Collected data entries
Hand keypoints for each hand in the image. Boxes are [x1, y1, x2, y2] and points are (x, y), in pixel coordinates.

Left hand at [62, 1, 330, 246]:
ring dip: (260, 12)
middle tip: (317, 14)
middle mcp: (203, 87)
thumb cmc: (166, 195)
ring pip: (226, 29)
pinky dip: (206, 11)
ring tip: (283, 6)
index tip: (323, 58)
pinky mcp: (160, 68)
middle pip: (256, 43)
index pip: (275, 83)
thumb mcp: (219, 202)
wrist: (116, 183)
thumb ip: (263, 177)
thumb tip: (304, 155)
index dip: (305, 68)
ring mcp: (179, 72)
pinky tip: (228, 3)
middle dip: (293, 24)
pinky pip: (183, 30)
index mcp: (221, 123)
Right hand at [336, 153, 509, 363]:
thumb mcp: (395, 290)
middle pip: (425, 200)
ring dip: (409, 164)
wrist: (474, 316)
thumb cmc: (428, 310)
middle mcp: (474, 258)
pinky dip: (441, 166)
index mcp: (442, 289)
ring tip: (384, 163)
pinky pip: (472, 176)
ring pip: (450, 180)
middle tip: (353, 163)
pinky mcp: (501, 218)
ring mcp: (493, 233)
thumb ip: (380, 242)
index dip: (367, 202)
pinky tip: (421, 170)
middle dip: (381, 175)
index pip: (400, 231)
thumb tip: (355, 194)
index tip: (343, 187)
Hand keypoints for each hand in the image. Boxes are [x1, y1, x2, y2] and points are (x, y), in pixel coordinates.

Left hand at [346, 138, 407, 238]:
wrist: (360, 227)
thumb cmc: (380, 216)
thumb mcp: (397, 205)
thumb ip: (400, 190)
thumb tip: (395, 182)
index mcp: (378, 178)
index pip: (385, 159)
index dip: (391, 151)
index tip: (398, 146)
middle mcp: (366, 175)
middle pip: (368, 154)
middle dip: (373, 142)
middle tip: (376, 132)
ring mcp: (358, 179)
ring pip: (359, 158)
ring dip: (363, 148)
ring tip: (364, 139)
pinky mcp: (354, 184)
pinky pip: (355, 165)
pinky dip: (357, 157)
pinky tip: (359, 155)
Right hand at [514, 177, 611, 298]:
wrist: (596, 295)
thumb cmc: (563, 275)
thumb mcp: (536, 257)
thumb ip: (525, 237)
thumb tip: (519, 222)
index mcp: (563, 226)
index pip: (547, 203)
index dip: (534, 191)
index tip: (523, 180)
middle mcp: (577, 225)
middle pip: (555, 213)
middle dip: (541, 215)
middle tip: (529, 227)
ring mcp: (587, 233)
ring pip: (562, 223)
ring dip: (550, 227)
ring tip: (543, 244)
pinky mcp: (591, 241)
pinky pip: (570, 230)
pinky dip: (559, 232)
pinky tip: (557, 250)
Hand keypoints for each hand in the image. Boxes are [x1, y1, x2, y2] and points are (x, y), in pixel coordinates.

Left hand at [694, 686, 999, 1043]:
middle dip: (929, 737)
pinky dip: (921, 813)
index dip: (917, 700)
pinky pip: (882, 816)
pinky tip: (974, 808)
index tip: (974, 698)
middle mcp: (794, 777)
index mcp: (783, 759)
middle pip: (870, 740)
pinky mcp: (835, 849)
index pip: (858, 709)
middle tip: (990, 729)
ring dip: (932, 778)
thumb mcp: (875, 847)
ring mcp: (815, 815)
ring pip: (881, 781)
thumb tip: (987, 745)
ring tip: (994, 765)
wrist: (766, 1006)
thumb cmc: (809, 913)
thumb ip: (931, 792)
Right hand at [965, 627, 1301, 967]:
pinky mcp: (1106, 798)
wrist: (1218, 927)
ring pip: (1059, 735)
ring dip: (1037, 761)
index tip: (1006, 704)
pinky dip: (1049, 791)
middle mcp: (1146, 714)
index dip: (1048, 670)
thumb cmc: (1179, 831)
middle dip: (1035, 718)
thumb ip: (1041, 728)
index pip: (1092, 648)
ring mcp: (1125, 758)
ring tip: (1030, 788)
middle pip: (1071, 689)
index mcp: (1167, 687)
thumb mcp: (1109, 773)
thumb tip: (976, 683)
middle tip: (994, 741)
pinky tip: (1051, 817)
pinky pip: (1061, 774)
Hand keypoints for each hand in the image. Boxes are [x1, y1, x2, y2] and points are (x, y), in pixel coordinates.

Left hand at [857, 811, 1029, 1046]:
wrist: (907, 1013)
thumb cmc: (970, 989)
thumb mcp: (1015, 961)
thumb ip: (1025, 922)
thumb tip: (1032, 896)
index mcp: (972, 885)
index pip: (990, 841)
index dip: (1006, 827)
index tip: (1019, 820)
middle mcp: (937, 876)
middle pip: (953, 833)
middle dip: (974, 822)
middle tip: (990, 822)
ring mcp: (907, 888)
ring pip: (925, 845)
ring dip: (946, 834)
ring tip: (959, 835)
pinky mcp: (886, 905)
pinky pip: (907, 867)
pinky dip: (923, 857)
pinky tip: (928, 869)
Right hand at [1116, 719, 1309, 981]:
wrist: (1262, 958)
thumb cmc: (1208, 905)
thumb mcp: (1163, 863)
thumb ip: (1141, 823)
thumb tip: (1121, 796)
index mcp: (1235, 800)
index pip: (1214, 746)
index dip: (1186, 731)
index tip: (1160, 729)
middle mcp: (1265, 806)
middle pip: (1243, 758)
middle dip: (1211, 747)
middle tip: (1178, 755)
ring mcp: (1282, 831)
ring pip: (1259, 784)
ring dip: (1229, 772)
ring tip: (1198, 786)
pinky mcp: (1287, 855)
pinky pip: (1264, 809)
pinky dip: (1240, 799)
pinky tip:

* What needs to be done *
Restate the data word for word.

* Task result *
Hand keypoints for each hand in the image. Boxes are [x1, y1, x2, y2] and points are (x, y), in pixel coordinates.

Left hand at [62, 1, 330, 246]:
ring dip: (260, 12)
middle tip: (317, 14)
middle mcp: (203, 87)
thumb cmc: (166, 195)
ring pip: (226, 29)
pinky dip: (206, 11)
ring tip: (283, 6)
index tip: (323, 58)
pinky mcp: (160, 68)
middle pip: (256, 43)
index pip: (275, 83)
thumb mcp: (219, 202)
wrist: (116, 183)
thumb ip: (263, 177)
thumb tip: (304, 155)
index dip: (305, 68)
ring mcp: (179, 72)
pinky tip: (228, 3)
middle dip: (293, 24)
pinky pip: (183, 30)
index mcp: (221, 123)
Right hand at [336, 153, 509, 363]:
thumb mcp: (395, 290)
middle pip: (425, 200)
ring dip: (409, 164)
wrist: (474, 316)
thumb cmc: (428, 310)
middle mcp: (474, 258)
pinky dip: (441, 166)
index mcp: (442, 289)
ring tip: (384, 163)
pinky pip: (472, 176)
ring pip: (450, 180)
middle tip: (353, 163)
pinky mcp: (501, 218)
ring mcp: (493, 233)
thumb ip: (380, 242)
index dip: (367, 202)
pinky tip: (421, 170)
middle dip: (381, 175)
index pip: (400, 231)
thumb tip: (355, 194)
index tip: (343, 187)
Hand keypoints for each hand in the image. Boxes are [x1, y1, x2, y2] and points are (x, y), in pixel coordinates.

Left hand at [346, 138, 407, 238]:
wrist: (360, 227)
thumb cmc: (380, 216)
thumb mcp: (397, 205)
thumb ip: (400, 190)
thumb tip: (395, 182)
index mcp: (378, 178)
index pip: (385, 159)
index dip: (391, 151)
index tip: (398, 146)
middle mcp: (366, 175)
middle pip: (368, 154)
middle dip: (373, 142)
middle tip: (376, 132)
ring mcp: (358, 179)
ring pip: (359, 158)
ring dip: (363, 148)
ring tip: (364, 139)
pinky mcp: (354, 184)
pinky pip: (355, 165)
pinky dip: (357, 157)
pinky tip: (359, 155)
Right hand at [514, 177, 611, 298]:
wrist: (596, 295)
thumb cmc: (563, 275)
thumb mcp: (536, 257)
thumb ip: (525, 237)
thumb tip: (519, 222)
index mcp: (563, 226)
index pip: (547, 203)
index dip: (534, 191)
index tip: (523, 180)
middle mcp: (577, 225)
middle pip: (555, 213)
middle dip: (541, 215)
middle tip: (529, 227)
ring mcp: (587, 233)
ring pip: (562, 223)
ring dip: (550, 227)
ring tip: (543, 244)
pinky mcp: (591, 241)
pinky pip: (570, 230)
pinky dip: (559, 232)
pinky tip: (557, 250)
Hand keypoints for each hand in the image. Boxes are [x1, y1, x2, y2] and points are (x, y), in pixel coordinates.

Left hand at [694, 686, 999, 1043]:
middle dip: (929, 737)
pinky dip: (921, 813)
index dip: (917, 700)
pinky pip: (882, 816)
pinky tip: (974, 808)
index tip: (974, 698)
middle mcp: (794, 777)
index mcp: (783, 759)
middle pip: (870, 740)
pinky mcp: (835, 849)
index pip: (858, 709)
middle tip: (990, 729)
ring dip: (932, 778)
thumb mcp: (875, 847)
ring mcp: (815, 815)
ring pip: (881, 781)
thumb tip: (987, 745)
ring tip: (994, 765)
wrist: (766, 1006)
thumb cmc: (809, 913)
thumb ip: (931, 792)
Right hand at [965, 627, 1301, 967]:
pinky mcp: (1106, 798)
wrist: (1218, 927)
ring pip: (1059, 735)
ring dip: (1037, 761)
index tip: (1006, 704)
pinky dip: (1049, 791)
middle mcp: (1146, 714)
index dip: (1048, 670)
thumb cmc: (1179, 831)
middle dip: (1035, 718)
thumb ip: (1041, 728)
index pip: (1092, 648)
ring mcp: (1125, 758)
ring tip: (1030, 788)
middle pip: (1071, 689)
index mcp: (1167, 687)
thumb mcp: (1109, 773)
thumb tip: (976, 683)
middle tip: (994, 741)
pinky tip: (1051, 817)
pinky pip: (1061, 774)
Hand keypoints for each hand in the image. Boxes are [x1, y1, x2, y2] and points are (x, y), in pixel coordinates.

Left hand at [857, 811, 1029, 1046]:
wrist: (907, 1013)
thumb cmc: (970, 989)
thumb mcp: (1015, 961)
thumb ip: (1025, 922)
thumb tip: (1032, 896)
index mcp: (972, 885)
index pip: (990, 841)
index dip: (1006, 827)
index tip: (1019, 820)
middle mcp: (937, 876)
middle pip: (953, 833)
middle dip: (974, 822)
middle tip: (990, 822)
ring mcp: (907, 888)
ring pip: (925, 845)
ring dip: (946, 834)
ring tip: (959, 835)
pinky mcp: (886, 905)
pinky pip: (907, 867)
pinky dip: (923, 857)
pinky tip: (928, 869)
Right hand at [1116, 719, 1309, 981]:
wrist: (1262, 958)
thumb cmc: (1208, 905)
thumb mcp: (1163, 863)
thumb ip: (1141, 823)
thumb tip: (1121, 796)
index mcp: (1235, 800)
index pip: (1214, 746)
index dip: (1186, 731)
index tip: (1160, 729)
middle mcp: (1265, 806)
middle pip: (1243, 758)
middle dip: (1211, 747)
middle tip: (1178, 755)
ring mcp: (1282, 831)
ring pip: (1259, 784)
ring dip: (1229, 772)
ring tip: (1198, 786)
pinky mcp: (1287, 855)
pinky pip: (1264, 809)
pinky dip: (1240, 799)
pinky tip:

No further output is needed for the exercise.